Although several international human rights groups registered firm objections to the arrests, international reaction to the arrests was initially rather muted. Indeed, some have suggested that the low key international response to the Lebanese regime's crackdown on anti-Syrian dissidents in August [see Lebanon's Shadow Government Takes Charge in the August 2001 issue of MEIB] was interpreted by the Syrians as a green light to silence dissent at home. However, on September 28 the European Union issued a belated statement calling for the immediate release of the detainees. The letter, conveyed to Foreign Minister Farouk al-Shara, urged Syria to "respect human rights, freedom of speech and dialogue." The EU emphasized that its complaint was not an attempt to interfere in Syrian affairs, but was merely "advice" to facilitate Syria's economic partnership with the EU. In reaction, the Syrian Foreign Ministry stated that the matter was a "a purely domestic affair."

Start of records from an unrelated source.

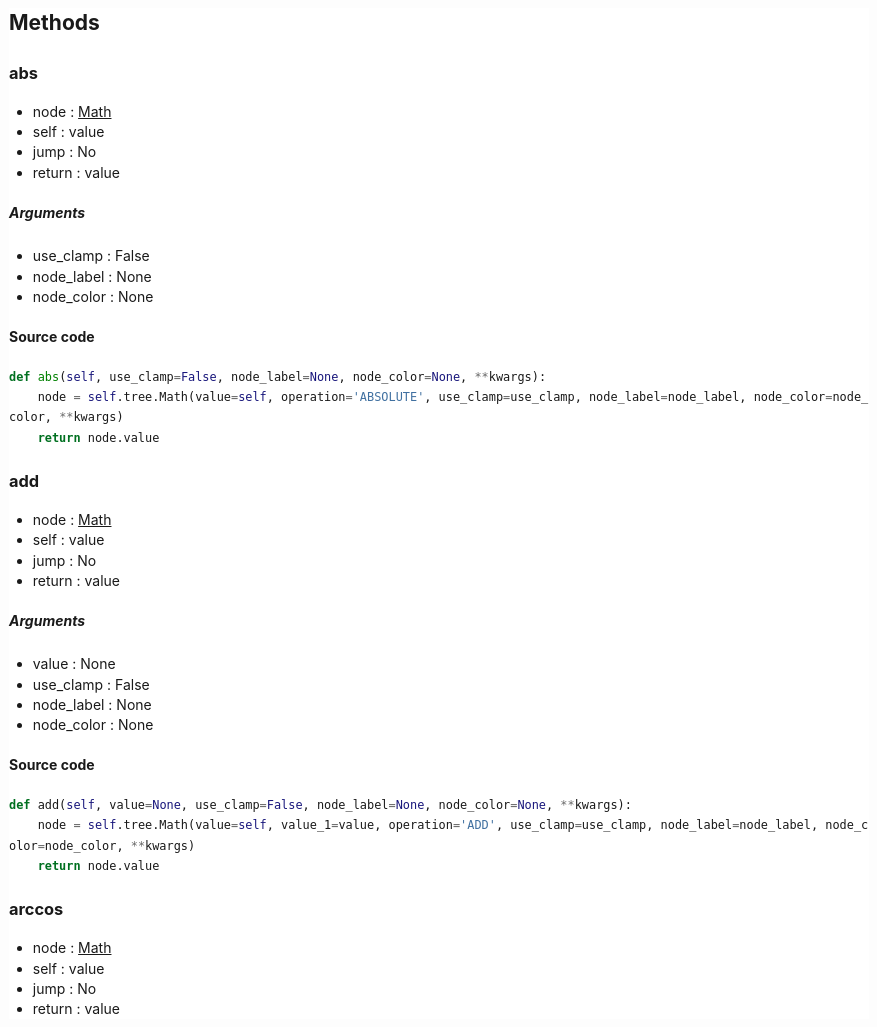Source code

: ## Methods

### abs


- node : [Math](/docs/GeoNodes/Math.md)
- self : value
- jump : No
- return : value

##### Arguments

- use_clamp : False
- node_label : None
- node_color : None

#### Source code

``` python
def abs(self, use_clamp=False, node_label=None, node_color=None, **kwargs):
    node = self.tree.Math(value=self, operation='ABSOLUTE', use_clamp=use_clamp, node_label=node_label, node_color=node_color, **kwargs)
    return node.value
```
### add


- node : [Math](/docs/GeoNodes/Math.md)
- self : value
- jump : No
- return : value

##### Arguments

- value : None
- use_clamp : False
- node_label : None
- node_color : None

#### Source code

``` python
def add(self, value=None, use_clamp=False, node_label=None, node_color=None, **kwargs):
    node = self.tree.Math(value=self, value_1=value, operation='ADD', use_clamp=use_clamp, node_label=node_label, node_color=node_color, **kwargs)
    return node.value
```
### arccos


- node : [Math](/docs/GeoNodes/Math.md)
- self : value
- jump : No
- return : value
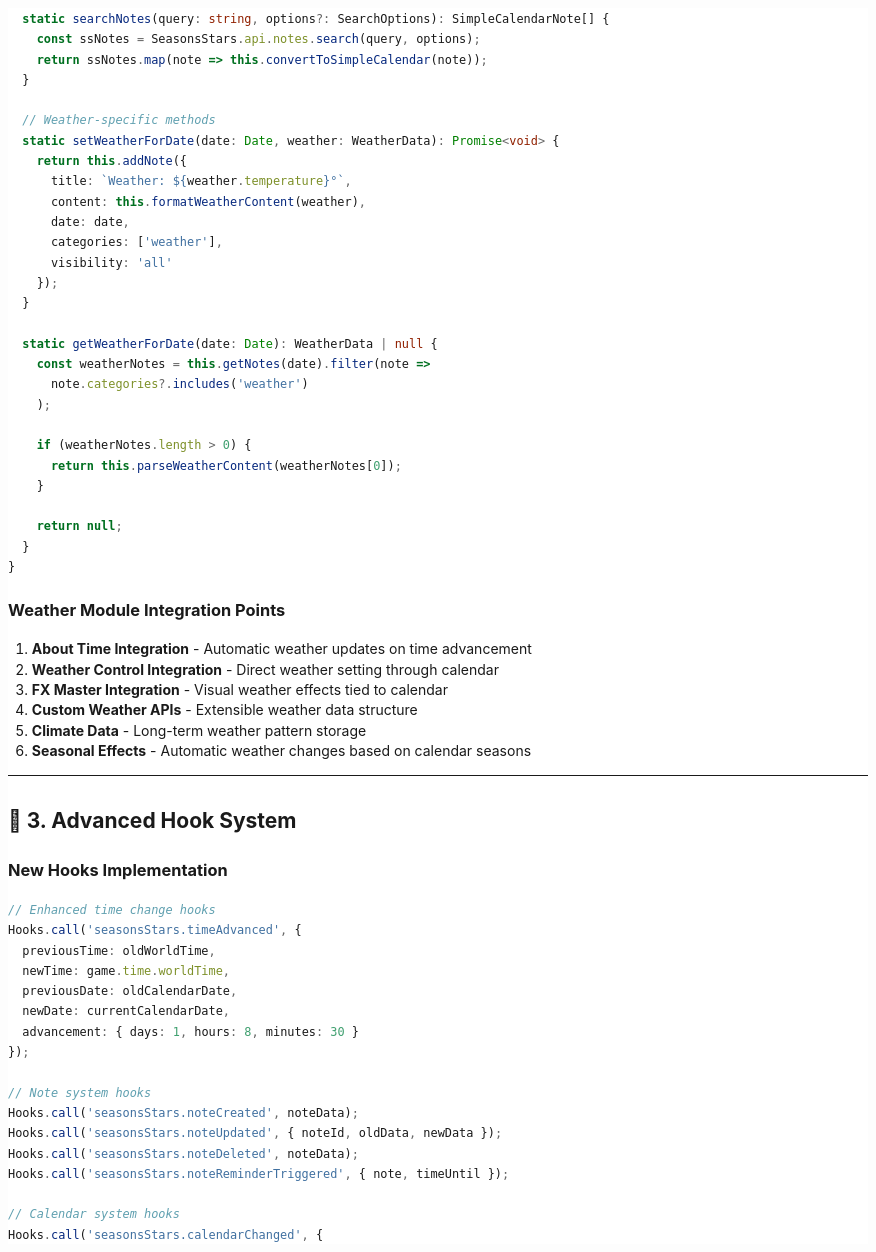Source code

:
 ```typescript
  static searchNotes(query: string, options?: SearchOptions): SimpleCalendarNote[] {
    const ssNotes = SeasonsStars.api.notes.search(query, options);
    return ssNotes.map(note => this.convertToSimpleCalendar(note));
  }
  
  // Weather-specific methods
  static setWeatherForDate(date: Date, weather: WeatherData): Promise<void> {
    return this.addNote({
      title: `Weather: ${weather.temperature}°`,
      content: this.formatWeatherContent(weather),
      date: date,
      categories: ['weather'],
      visibility: 'all'
    });
  }
  
  static getWeatherForDate(date: Date): WeatherData | null {
    const weatherNotes = this.getNotes(date).filter(note => 
      note.categories?.includes('weather')
    );
    
    if (weatherNotes.length > 0) {
      return this.parseWeatherContent(weatherNotes[0]);
    }
    
    return null;
  }
}
```

### Weather Module Integration Points

1. **About Time Integration** - Automatic weather updates on time advancement
2. **Weather Control Integration** - Direct weather setting through calendar
3. **FX Master Integration** - Visual weather effects tied to calendar
4. **Custom Weather APIs** - Extensible weather data structure
5. **Climate Data** - Long-term weather pattern storage
6. **Seasonal Effects** - Automatic weather changes based on calendar seasons

---

## 🔗 3. Advanced Hook System

### New Hooks Implementation

```typescript
// Enhanced time change hooks
Hooks.call('seasonsStars.timeAdvanced', {
  previousTime: oldWorldTime,
  newTime: game.time.worldTime,
  previousDate: oldCalendarDate,
  newDate: currentCalendarDate,
  advancement: { days: 1, hours: 8, minutes: 30 }
});

// Note system hooks
Hooks.call('seasonsStars.noteCreated', noteData);
Hooks.call('seasonsStars.noteUpdated', { noteId, oldData, newData });
Hooks.call('seasonsStars.noteDeleted', noteData);
Hooks.call('seasonsStars.noteReminderTriggered', { note, timeUntil });

// Calendar system hooks
Hooks.call('seasonsStars.calendarChanged', {
```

Although economic reform has stalled [see The Political Obstacles to Economic Reform in Syria in the July 2001 issue of MEIB] and Bashar Assad's initial moves to expand civil liberties have been definitively overruled by the security chiefs, it is likely that the country's resurgent civil society will continue to press for change. The emerging alliance between the business community and intellectuals of all stripes cannot be totally crushed without dramatically undermining the regime's efforts to attract international investment. Many reformers are cognizant of this limitation faced by the security chiefs and remain cautiously optimistic that that they will eventually prevail.
1 Al-Hayat (London), 6 September 2001.
2 Tishrin (Damascus), 8 September 2001.